2 months. lts or not, ubuntu's freeze date is and has historically been about two months before release.

if the 2 year cycle between lts is too long for someone, they don't have to stay on that ride.

[–] caseyweederman@lemmy.ca 3 points 15 hours ago (1 children)
[–] chrash0@lemmy.world 1 points 14 hours ago (3 children)

it’s Ubuntu dawg. you get what you pay for.

[–] cravl@slrpnk.net 2 points 3 hours ago (1 children)

…and you pay more for other distros?

[–] chrash0@lemmy.world 3 points 1 hour ago

just a silly turn of phrase meaning: you should know that this is what you signed up for

[–] melroy@kbin.melroy.org 1 points 6 hours ago

I didn't pay? Even if I did you got the same result, 🤣

[–] caseyweederman@lemmy.ca 2 points 12 hours ago

It's brand new so they have no excuse for having such an old package version.

[–] Lemmchen@feddit.org 12 points 18 hours ago

But It's Months Out-Of-Date

So, par for the course for Ubuntu, no?

[–] middlemanSI@lemmy.world 3 points 15 hours ago (1 children)

Being old != bad. Some software is not critical in terms of cyber security. You have to assess the use case. Feels like you're screaming wolf, without knowing the package.

[–] Lemmchen@feddit.org 4 points 5 hours ago

For rocm, old is bad.

[–] Chaser@lemmy.zip 1 points 15 hours ago (2 children)

Surprise! A Debian based distro uses antique packages! Who would have seen that coming? 🙀 /s

[–] melroy@kbin.melroy.org 3 points 6 hours ago

Same with Linux mint. I don't like it. I like Linux mint a lot. I only dislike the old packages.

[–] Lemmchen@feddit.org 2 points 5 hours ago

This only holds true if you're talking about Debian Stable, there are definitely Sid or Testing based distros for which that doesn't hold true.
See PikaOS for example.

[–] umbrella@lemmy.ml 1 points 19 hours ago (2 children)

this is why we are moving to packaging like flatpak.

[–] ohshit604@sh.itjust.works 4 points 13 hours ago* (last edited 13 hours ago) (1 children)

Yeah, would much rather a package designed for my distro than a flatpak.

I recall a time where the native package on my distro wasn’t working at all, I think this was when I was using discord and tried to use Vencord on Debian 12, so I tried the flatpak version and again it did not work.
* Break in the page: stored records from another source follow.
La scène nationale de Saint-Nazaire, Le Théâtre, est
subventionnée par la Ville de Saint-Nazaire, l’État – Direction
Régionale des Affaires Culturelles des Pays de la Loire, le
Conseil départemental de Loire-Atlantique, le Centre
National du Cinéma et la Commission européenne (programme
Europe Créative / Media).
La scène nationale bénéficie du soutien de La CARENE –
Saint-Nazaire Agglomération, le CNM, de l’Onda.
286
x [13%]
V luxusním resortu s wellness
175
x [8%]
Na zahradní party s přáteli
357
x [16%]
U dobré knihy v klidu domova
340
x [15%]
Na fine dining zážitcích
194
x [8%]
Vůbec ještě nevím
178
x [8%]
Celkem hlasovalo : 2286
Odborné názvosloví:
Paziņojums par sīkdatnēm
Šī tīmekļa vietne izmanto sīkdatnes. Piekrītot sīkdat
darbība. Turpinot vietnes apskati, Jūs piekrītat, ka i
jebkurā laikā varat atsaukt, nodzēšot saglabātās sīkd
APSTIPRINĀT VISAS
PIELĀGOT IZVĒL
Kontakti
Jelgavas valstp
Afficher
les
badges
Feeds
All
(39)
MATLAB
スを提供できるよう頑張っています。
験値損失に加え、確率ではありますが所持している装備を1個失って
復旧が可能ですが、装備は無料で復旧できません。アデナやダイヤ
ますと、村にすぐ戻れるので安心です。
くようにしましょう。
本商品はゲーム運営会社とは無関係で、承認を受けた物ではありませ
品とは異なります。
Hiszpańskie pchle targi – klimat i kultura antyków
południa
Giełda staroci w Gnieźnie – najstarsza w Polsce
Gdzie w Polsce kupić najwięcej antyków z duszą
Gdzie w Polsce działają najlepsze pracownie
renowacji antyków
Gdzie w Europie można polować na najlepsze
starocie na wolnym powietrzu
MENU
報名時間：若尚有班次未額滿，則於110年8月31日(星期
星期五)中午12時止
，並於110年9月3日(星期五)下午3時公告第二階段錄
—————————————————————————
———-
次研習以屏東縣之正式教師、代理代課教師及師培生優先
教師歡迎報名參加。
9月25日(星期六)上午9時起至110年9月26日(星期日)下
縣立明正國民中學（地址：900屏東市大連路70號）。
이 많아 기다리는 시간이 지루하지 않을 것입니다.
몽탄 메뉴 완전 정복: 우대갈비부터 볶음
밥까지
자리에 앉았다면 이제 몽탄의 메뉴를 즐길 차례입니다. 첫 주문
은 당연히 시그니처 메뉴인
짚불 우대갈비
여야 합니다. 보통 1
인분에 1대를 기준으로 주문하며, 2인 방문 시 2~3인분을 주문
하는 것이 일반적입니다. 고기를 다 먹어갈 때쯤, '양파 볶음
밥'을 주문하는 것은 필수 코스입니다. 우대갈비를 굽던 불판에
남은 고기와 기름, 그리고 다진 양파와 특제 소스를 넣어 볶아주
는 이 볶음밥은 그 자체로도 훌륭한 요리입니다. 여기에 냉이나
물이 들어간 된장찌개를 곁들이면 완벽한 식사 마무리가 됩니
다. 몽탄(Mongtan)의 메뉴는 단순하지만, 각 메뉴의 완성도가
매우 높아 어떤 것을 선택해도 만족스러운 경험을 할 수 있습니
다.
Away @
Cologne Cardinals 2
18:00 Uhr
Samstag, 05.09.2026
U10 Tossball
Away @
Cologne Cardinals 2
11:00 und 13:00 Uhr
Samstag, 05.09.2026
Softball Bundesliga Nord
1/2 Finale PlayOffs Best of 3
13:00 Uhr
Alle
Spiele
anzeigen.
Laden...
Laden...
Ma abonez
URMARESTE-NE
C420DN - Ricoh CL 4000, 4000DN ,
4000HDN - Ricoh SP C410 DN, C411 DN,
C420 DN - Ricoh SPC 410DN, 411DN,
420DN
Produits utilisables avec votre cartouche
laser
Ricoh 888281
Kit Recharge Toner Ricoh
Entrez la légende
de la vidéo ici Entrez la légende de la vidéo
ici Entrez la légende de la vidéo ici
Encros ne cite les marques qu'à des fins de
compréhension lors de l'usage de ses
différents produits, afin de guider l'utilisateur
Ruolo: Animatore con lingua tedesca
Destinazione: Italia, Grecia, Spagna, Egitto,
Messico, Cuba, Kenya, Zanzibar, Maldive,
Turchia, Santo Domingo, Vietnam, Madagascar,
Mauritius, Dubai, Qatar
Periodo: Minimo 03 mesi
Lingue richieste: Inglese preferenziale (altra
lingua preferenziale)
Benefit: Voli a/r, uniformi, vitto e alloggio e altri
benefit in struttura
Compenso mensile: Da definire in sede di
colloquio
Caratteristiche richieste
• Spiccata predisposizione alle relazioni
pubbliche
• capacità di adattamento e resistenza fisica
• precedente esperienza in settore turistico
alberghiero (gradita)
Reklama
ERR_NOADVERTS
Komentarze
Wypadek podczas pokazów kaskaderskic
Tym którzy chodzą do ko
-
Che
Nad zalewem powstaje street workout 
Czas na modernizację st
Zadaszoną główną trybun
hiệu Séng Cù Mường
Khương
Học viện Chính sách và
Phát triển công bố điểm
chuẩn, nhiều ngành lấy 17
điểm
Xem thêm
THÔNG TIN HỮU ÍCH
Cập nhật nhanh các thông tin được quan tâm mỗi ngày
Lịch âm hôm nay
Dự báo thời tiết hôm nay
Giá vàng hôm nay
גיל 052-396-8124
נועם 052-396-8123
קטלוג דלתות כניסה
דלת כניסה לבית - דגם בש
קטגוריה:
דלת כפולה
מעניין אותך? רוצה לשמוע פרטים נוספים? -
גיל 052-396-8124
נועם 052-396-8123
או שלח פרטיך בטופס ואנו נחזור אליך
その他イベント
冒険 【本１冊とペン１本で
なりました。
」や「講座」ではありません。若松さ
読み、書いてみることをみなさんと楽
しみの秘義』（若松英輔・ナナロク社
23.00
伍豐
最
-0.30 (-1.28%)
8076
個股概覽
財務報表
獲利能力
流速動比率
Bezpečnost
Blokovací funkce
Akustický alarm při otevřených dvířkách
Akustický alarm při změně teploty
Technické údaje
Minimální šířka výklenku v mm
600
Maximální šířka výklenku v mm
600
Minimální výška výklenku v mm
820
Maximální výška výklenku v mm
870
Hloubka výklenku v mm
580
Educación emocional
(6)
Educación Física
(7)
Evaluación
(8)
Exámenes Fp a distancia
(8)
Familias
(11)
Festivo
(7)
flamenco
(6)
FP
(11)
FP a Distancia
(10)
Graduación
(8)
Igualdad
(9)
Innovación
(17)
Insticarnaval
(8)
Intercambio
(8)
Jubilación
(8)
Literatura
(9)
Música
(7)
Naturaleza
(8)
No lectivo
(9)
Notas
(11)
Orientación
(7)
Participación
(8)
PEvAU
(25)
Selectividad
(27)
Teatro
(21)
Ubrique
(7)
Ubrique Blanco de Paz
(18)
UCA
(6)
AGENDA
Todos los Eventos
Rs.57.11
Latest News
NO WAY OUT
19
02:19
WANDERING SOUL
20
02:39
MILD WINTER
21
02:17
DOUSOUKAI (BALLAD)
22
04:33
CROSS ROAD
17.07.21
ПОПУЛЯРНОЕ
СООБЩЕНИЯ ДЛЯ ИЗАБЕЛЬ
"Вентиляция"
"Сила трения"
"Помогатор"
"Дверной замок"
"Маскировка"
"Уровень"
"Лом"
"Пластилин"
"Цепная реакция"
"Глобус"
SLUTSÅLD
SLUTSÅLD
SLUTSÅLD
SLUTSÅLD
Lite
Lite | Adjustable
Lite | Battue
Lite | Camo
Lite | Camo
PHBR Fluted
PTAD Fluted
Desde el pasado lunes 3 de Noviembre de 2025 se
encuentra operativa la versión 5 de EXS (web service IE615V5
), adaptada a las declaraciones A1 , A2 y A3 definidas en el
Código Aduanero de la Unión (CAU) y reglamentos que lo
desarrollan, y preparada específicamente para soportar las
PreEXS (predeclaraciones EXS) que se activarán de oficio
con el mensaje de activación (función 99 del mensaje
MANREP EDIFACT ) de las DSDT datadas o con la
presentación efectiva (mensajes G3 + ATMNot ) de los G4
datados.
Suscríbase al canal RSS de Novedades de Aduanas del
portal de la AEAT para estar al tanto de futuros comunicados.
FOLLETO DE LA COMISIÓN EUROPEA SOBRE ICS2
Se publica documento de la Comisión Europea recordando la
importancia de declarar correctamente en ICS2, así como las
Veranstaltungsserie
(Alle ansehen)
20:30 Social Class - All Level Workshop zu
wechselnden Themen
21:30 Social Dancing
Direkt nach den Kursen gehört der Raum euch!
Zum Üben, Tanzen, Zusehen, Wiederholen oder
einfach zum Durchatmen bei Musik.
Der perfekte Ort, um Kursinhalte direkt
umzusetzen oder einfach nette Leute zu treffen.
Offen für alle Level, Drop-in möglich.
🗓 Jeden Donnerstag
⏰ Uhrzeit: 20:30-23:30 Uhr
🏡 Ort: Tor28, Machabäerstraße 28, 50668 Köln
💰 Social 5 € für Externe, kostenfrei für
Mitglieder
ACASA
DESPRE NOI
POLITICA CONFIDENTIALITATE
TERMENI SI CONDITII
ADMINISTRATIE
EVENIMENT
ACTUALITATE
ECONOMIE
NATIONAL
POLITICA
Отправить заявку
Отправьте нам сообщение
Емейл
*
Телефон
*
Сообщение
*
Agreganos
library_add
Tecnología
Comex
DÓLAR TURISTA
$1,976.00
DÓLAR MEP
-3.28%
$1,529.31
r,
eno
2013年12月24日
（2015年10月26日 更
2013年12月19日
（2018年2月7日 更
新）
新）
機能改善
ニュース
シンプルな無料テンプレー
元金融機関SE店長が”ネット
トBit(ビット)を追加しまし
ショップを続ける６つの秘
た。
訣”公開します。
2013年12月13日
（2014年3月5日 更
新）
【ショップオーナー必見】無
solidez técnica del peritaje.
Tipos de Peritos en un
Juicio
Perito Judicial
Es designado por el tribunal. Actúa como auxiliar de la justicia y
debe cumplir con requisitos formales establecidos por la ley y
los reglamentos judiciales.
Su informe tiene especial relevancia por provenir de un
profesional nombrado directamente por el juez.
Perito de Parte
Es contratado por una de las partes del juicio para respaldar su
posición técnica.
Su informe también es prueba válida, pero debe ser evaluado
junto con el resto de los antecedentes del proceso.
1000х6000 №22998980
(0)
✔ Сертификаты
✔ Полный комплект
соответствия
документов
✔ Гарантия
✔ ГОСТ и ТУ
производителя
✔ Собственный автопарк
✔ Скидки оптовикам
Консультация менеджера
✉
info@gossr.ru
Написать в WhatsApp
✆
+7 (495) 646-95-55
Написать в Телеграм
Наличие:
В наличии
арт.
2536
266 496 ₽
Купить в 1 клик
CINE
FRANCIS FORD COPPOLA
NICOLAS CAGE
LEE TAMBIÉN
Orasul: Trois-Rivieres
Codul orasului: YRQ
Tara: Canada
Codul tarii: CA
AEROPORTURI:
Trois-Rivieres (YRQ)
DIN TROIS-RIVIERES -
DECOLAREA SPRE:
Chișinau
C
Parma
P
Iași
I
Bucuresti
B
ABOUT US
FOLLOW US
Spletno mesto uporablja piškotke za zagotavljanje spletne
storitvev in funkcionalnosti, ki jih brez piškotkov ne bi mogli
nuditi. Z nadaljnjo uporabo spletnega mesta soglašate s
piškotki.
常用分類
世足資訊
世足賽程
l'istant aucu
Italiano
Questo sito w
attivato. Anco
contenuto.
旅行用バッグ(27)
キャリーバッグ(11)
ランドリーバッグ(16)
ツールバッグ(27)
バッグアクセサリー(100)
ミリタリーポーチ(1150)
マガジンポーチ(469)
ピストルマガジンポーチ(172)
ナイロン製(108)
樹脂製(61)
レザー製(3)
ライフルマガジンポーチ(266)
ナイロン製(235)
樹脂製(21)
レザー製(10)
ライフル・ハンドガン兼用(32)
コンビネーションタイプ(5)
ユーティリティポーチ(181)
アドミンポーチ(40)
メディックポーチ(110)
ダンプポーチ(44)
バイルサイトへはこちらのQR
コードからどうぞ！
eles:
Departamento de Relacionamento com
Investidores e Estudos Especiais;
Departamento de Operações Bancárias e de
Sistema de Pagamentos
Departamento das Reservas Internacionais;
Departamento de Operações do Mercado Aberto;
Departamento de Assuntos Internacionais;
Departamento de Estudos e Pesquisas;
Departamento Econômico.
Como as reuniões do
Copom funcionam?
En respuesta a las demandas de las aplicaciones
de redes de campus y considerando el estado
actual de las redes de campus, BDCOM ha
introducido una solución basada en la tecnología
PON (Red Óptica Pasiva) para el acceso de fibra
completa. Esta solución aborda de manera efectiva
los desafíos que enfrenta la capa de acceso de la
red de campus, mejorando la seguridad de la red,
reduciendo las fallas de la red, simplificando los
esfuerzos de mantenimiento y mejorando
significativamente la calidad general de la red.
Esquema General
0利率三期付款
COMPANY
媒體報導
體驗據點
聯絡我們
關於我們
I was between a rock and a hard place, do I troubleshoot what is essentially a containerized/sandboxed application or try to figure out what’s going on my host machine.

I chose the latter and eventually got it working, but now I don’t use discord so waste of my time regardless.

[–] umbrella@lemmy.ml 2 points 12 hours ago (1 children)

if properly implemented, it shouldn't matter. much the same way android apks works in pretty much any android "distro", despite a few snags on the more aggressive manufacturer roms.

[–] excel@lemming.megumin.org 1 points 5 hours ago (1 children)

No, Flatpak limitations literally make it impossible to get all Discord features working. It’s not a problem with the config, it’s a design flaw of Flatpak itself.

[–] umbrella@lemmy.ml 1 points 5 hours ago

then it's not properly implemented yet, on either side.

i'm curious as to which ones though, what can't you do?

[–] thingsiplay@lemmy.ml 5 points 17 hours ago (1 children)

Or this is why we are moving to a rolling-release model.

[–] IEatDaFeesh@lemmy.world 1 points 17 hours ago

Or this is why I'm rolling over.

[–] ratatouille@feddit.org 1 points 20 hours ago

Will test it as soon as possible. Does someon know how compartible it is with a qemu VM ? I need some GPU abilities like Vulkan there.